The response must reproduce exactly every line of the material below holding the word "status".

== == ==

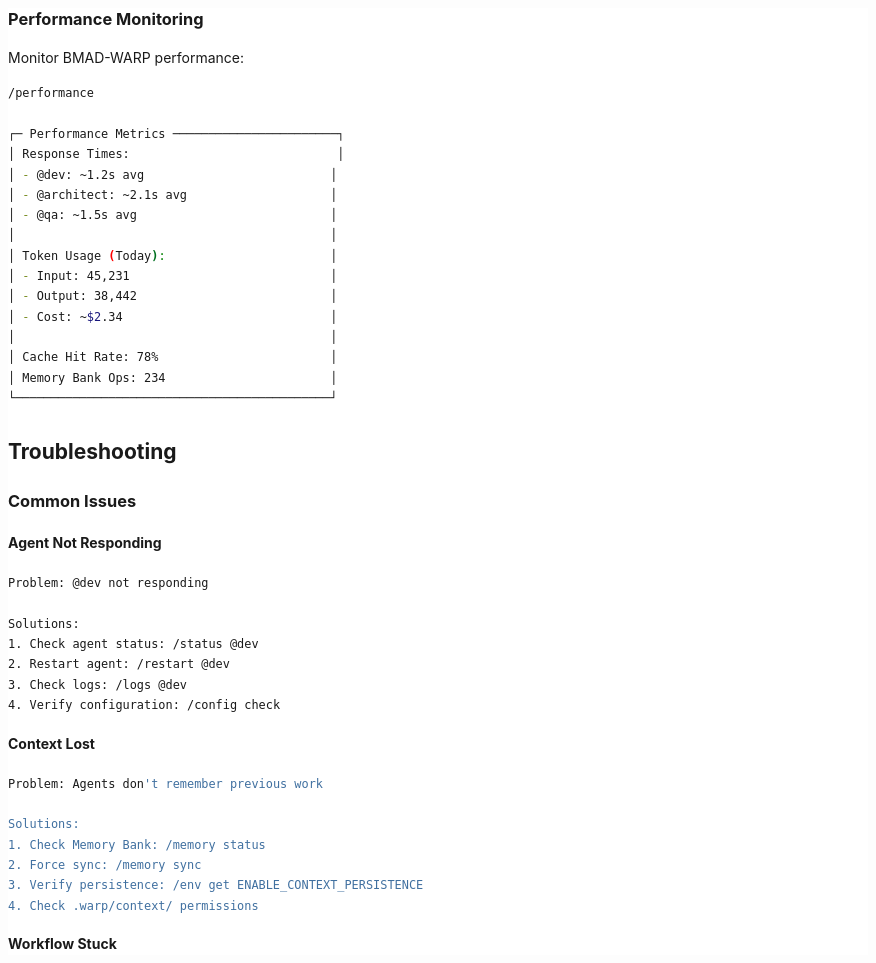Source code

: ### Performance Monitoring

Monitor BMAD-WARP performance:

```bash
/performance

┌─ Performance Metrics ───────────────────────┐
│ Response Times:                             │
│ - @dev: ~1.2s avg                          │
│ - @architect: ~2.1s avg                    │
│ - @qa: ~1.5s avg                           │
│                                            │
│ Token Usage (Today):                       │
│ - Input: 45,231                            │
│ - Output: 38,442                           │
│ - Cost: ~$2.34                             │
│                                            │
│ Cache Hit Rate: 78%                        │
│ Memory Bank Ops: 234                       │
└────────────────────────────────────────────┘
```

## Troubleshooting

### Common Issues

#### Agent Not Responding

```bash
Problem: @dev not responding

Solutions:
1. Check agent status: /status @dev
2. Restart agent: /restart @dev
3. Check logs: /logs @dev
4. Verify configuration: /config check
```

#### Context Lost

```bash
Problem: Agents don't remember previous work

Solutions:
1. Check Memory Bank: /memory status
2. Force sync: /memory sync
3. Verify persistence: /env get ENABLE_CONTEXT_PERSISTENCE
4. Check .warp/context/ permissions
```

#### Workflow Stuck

== == ==

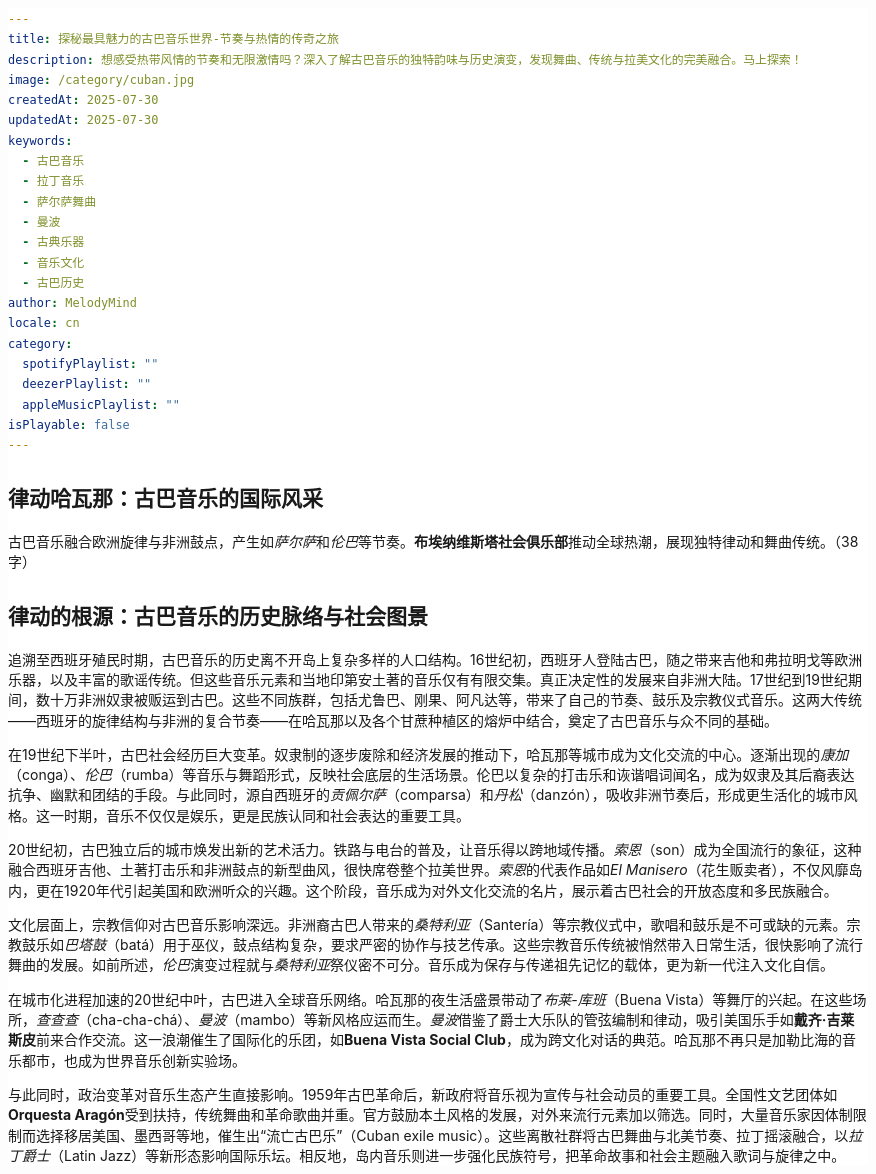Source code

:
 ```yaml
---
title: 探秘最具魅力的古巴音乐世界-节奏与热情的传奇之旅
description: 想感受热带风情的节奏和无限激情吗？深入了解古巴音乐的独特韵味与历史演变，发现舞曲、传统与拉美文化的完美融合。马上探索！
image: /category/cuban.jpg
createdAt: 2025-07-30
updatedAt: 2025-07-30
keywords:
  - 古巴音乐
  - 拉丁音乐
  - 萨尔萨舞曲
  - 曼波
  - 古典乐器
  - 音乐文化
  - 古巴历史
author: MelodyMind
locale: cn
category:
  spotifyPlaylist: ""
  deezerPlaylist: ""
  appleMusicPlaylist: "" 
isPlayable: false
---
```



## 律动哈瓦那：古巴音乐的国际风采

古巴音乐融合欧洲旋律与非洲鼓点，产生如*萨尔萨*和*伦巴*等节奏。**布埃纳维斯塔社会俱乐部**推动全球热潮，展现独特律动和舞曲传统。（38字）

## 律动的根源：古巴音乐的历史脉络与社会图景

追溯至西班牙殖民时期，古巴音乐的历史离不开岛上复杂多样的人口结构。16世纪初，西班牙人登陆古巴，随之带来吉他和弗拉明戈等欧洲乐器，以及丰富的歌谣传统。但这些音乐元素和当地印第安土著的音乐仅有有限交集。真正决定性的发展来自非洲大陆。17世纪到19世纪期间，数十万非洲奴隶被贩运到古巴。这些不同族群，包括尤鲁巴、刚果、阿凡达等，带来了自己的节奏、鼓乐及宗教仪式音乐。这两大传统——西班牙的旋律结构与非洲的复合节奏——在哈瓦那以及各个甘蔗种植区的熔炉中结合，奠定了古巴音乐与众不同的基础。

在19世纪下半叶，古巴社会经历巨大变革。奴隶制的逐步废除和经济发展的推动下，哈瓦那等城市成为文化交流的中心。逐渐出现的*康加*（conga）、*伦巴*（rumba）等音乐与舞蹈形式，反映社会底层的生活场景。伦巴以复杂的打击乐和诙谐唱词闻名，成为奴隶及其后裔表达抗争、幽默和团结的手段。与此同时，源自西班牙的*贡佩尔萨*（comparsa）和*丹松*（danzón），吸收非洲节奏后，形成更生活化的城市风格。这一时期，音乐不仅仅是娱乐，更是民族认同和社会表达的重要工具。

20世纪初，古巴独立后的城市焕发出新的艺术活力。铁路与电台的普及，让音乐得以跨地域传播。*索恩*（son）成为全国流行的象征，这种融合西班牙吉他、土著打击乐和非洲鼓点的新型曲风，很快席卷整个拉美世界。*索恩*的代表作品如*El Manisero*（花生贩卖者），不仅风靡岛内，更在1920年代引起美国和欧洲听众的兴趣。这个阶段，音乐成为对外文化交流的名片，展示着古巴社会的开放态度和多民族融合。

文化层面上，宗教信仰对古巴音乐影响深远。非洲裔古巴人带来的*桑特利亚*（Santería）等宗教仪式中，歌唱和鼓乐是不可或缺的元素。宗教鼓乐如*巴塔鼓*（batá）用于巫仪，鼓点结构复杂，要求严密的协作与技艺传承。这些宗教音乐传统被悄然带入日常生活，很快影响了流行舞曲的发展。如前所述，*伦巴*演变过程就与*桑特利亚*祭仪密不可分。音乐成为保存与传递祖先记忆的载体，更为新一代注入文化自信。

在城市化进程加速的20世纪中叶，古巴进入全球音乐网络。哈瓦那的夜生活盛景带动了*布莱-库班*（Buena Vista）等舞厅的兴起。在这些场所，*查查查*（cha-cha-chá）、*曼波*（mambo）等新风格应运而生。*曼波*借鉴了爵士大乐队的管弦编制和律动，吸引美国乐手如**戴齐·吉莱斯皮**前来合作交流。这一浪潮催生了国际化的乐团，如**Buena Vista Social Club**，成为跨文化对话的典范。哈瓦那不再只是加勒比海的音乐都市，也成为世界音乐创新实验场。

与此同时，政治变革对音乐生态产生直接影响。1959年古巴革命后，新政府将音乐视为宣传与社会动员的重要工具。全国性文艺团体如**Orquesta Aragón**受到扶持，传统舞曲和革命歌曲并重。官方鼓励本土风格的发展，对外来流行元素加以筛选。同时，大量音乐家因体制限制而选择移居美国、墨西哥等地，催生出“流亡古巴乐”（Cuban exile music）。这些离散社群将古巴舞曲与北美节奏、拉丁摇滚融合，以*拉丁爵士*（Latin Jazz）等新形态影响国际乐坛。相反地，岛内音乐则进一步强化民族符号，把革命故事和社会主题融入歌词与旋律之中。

== == ==

*Answer space*
1. Check agent status: /status @dev
1. Check Memory Bank: /memory status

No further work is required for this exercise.